Did Michael Avenatti “commandeer” CNN and MSNBC for months? Erik Wemple has gotten a lot of grief over this tweet, which insinuates that the two cable giants had a passive role in BastaMan’s political ascendancy.
How Michael Avenatti commandeered CNN, MSNBC: https://t.co/KVpLGFlVPU
— ErikWemple (@ErikWemple) May 23, 2019
That’s unfortunate, because Wemple’s analysis hits harder than his quip on Twitter suggests. Wemple writes that “there’s a lot to discuss when it comes to Avenatti” regarding CNN and MSNBC specifically, which promoted hundreds of hours of Avenatti appearances before prosecutors caught up with him. Over the period of one year, Avenatti made 254 appearances on cable-TV outlets, all but 25 of which were split between CNN (121) and MSNBC (108). In other words, Avenatti averaged one appearance on cable TV news outlets each weekday for a full year, and two per week or more on CNN and MSNBC each. Some of their own on-air talent don’t get on the air that much.
Wemple also notes the print media’s complicity in making Avenatti a star:
Newspapers, for that matter, didn’t avoid the story: The Post and the New York Times together published hundreds of stories citing Avenatti.
However, it’s tough to ignore the impact that constant appearances on CNN and MSNBC had on Avenatti’s ascendancy. And, as Wemple notes, it’s tough to ignore why CNN and MSNBC gave Avenatti the airtime that lifted his profile to the stratosphere:
An awareness of cable news’s appetites underlay every Avenatti maneuver. … The rest of the story is a love affair. Because they’re cable-news channels with too much time on their hands, CNN and MSNBC did what they do, which is to go overboard.
Wemple also provides room for both networks to defend themselves. While CNN’s PR department declined the opportunity, Reliable Sources host Brian Stelter offered an unrepentant defense:
There are lots and lots of reasons why Michael Avenatti was newsworthy when he was representing Stormy Daniels. Journalists did their jobs and questioned him — some more effectively than others. Critics are doing their jobs and questioning the coverage — and that makes all of us better.
But bad faith arguments make us all worse off. Some folks have been distorting my comment last September about Avenatti. My thesis back then, which still holds, is that all future U.S. presidents will be television stars of some sort. TV star power will be a prerequisite for the presidency. I told Avenatti “one reason I’m taking you seriously as a contender is because of your presence on cable news.” Obviously I’m not taking him seriously anymore, but I own that comment. He showed a Trump-like mastery of the media last year. I think there’s been a lot of introspection in newsrooms about the reasons for that mastery.
MSNBC also defended themselves by asserting that Avenatti was worth two appearances a week for a full year because of his connection to Trump. Rachel Maddow added her own defense and said she has no regrets:
Maddow, furthermore, provided an extensive response regarding her Avenatti-related decision-making. “When I interviewed Avenatti about the Kavanaugh accuser he represented, the news at that point was that women were coming forward with allegations of mistreatment by a nominee for the Supreme Court. That story was still developing, and would continue developing for days to come,” notes the host in an email, further explaining that when Swetnick’s declaration later surfaced, “we reported on the statement, noting that the allegation had not been vetted by reporters and that Avenatti had not produced corroborating witnesses. I don’t have regrets about any of that.”

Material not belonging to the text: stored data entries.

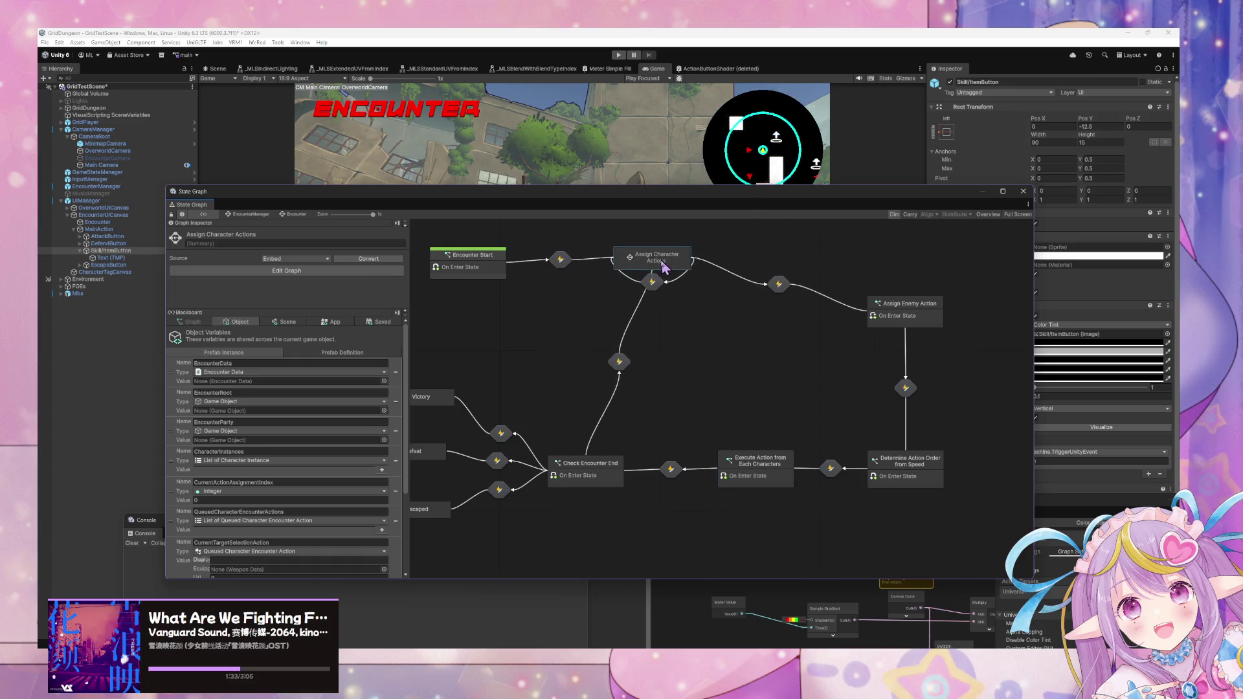
pyautogui.moveTo(492, 269); pyautogui.dragTo(428, 265)
pyautogui.moveTo(643, 367)
pyautogui.mouseDown()
pyautogui.moveTo(852, 356)
pyautogui.moveTo(754, 328)
pyautogui.mouseUp()
pyautogui.moveTo(925, 338)
pyautogui.mouseDown()
pyautogui.moveTo(874, 356)
pyautogui.moveTo(622, 369)
pyautogui.mouseUp()
pyautogui.doubleClick(631, 311)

She also addresses the hindsight question: “Now since then, according to the allegations laid out by prosecutors, Avenatti turns out to have been a shrieking bag of cats when it came to his business practices more broadly. But the fact remains that the campaign finance story he brought to the fore resulted in federal charges, a guilty plea, a prison sentence, and prosecutors implicating the President of the United States in directing the commission of two felonies,” writes Maddow.
When read as a whole, Wemple’s analysis makes these defenses sound ridiculous. No one would seriously claim that Avenatti wasn’t newsworthy at all. The question is about the scope of that coverage, its tone, and the motivations behind it. Much further up in the article, Wemple notes that Maddow not only had Avenatti on to discuss current matters, but also to discuss his future attacks on Brett Kavanaugh and Donald Trump. That’s promotion, not journalism, and very revealing in the motives for MSNBC’s Avenatti obsession.
The implication is clear in Wemple’s analysis. CNN and MSNBC engorged themselves on Avenatti because he suited their purposes, and they then exploited his sensationalism to drive up their ratings. They didn’t bother to check his credibility until it started blowing up in their faces, starting with Julie Swetnick’s perjury and then when his professional life began disintegrating.
Wemple’s correct — this is the story of a love affair. It’s also the story of agenda-driven media outlets that saw an opportunity that they couldn’t believe, and blinded themselves to every other consideration, including credibility. This wasn’t a case of being passively commandeered — it was a case of being actively obsessed.